Adams defends plan to involuntarily treat mentally ill


FILE – Homeless Outreach personnel reach out to a person sleeping on a bench in the Manhattan subway system, Monday, Feb. 21, 2022, in New York. In New York City’s latest effort to address a mental health crisis on its streets and subways, Mayor Eric Adams announced Tuesday, Nov. 29, that authorities would more aggressively intervene to help people in need of treatment, saying there was “a moral obligation” to do so, even if it means providing care to those who don’t ask for it. (AP Photo/John Minchillo, File)

(NewsNation) — New York City Mayor Eric Adams is defending his plan to get mentally ill homeless people off the city’s streets and involuntarily send them to psychiatric hospitals, insisting it was the right thing to do and doubling down against critics.

Adams pushed back, saying it’s the city’s moral obligation to help.

“Flawed is a city that walks past people who you know, can’t take care of basic needs and they are in danger to themselves,” Adams said. “I didn’t become mayor to climb a hill. I became mayor to climb a mountain; this is a mountain that I’m climbing.”

On Nov. 29, Adams announced his new pathway policy allowing the New York City Police Department and New York City Fire Department to force mentally ill people into hospitals, even if they refuse treatment and do not pose a present danger.

Yet, critics say it raises human rights issues, overwhelms an already burdened health care system, and the New York Police Department wasn’t informed.

However, on Wednesday, the NYPD released a statement saying in part: “We have been working with the mayor’s office for months regarding this important initiative. We are currently in the process of aligning its policy, guidance, and training in conformance with the mayor’s directive which the department received on Tuesday.”

Adams’ new policy comes at a time when crime is up nearly 27 percent in New York City, and transit crime is up 33.4 percent.

Roughly 50,000 people are homeless, living on the city’s streets and in the subway system, and one in every three children lives below the poverty line.

Adams partly blames the pandemic for the increasing homeless population and warns of more people living in the subway system during the colder months.

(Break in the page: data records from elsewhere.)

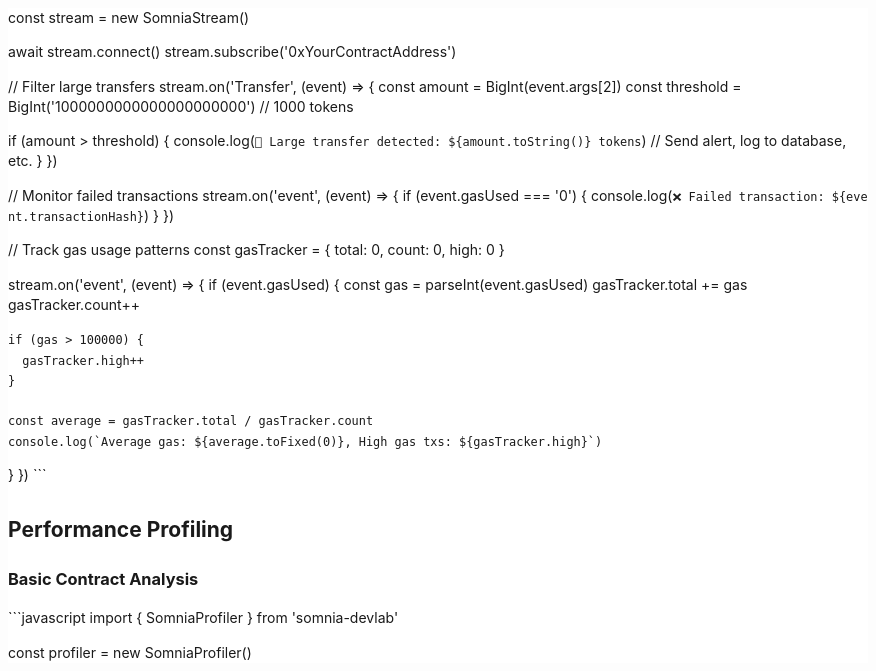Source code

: const stream = new SomniaStream()

await stream.connect()
stream.subscribe('0xYourContractAddress')

// Filter large transfers
stream.on('Transfer', (event) => {
  const amount = BigInt(event.args[2])
  const threshold = BigInt('1000000000000000000000') // 1000 tokens

  if (amount > threshold) {
    console.log(`🚨 Large transfer detected: ${amount.toString()} tokens`)
    // Send alert, log to database, etc.
  }
})

// Monitor failed transactions
stream.on('event', (event) => {
  if (event.gasUsed === '0') {
    console.log(`❌ Failed transaction: ${event.transactionHash}`)
  }
})

// Track gas usage patterns
const gasTracker = {
  total: 0,
  count: 0,
  high: 0
}

stream.on('event', (event) => {
  if (event.gasUsed) {
    const gas = parseInt(event.gasUsed)
    gasTracker.total += gas
    gasTracker.count++
    
    if (gas > 100000) {
      gasTracker.high++
    }
    
    const average = gasTracker.total / gasTracker.count
    console.log(`Average gas: ${average.toFixed(0)}, High gas txs: ${gasTracker.high}`)
  }
})
\`\`\`

## Performance Profiling

### Basic Contract Analysis

\`\`\`javascript
import { SomniaProfiler } from 'somnia-devlab'

const profiler = new SomniaProfiler()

Kenneth Raske, the president of the Greater New York Hospital Association, said he supports Adams’ plan. Still, it will be a challenge as psychiatric issues are episodic and just allocating beds is not an option.

“We are going to work steadfastly with this administration to make this a reality,” Raske said. “Of course there are hurdles. And those hurdles could be, you know, reimbursement issues, expansion of capacity, what have you.”

Adams says his office has already committed one person to the hospital under his new policy.

When asked to give further insight, Adams said he couldn’t report more details due to HIPPA laws. But he said many private hospitals have agreed to his plan.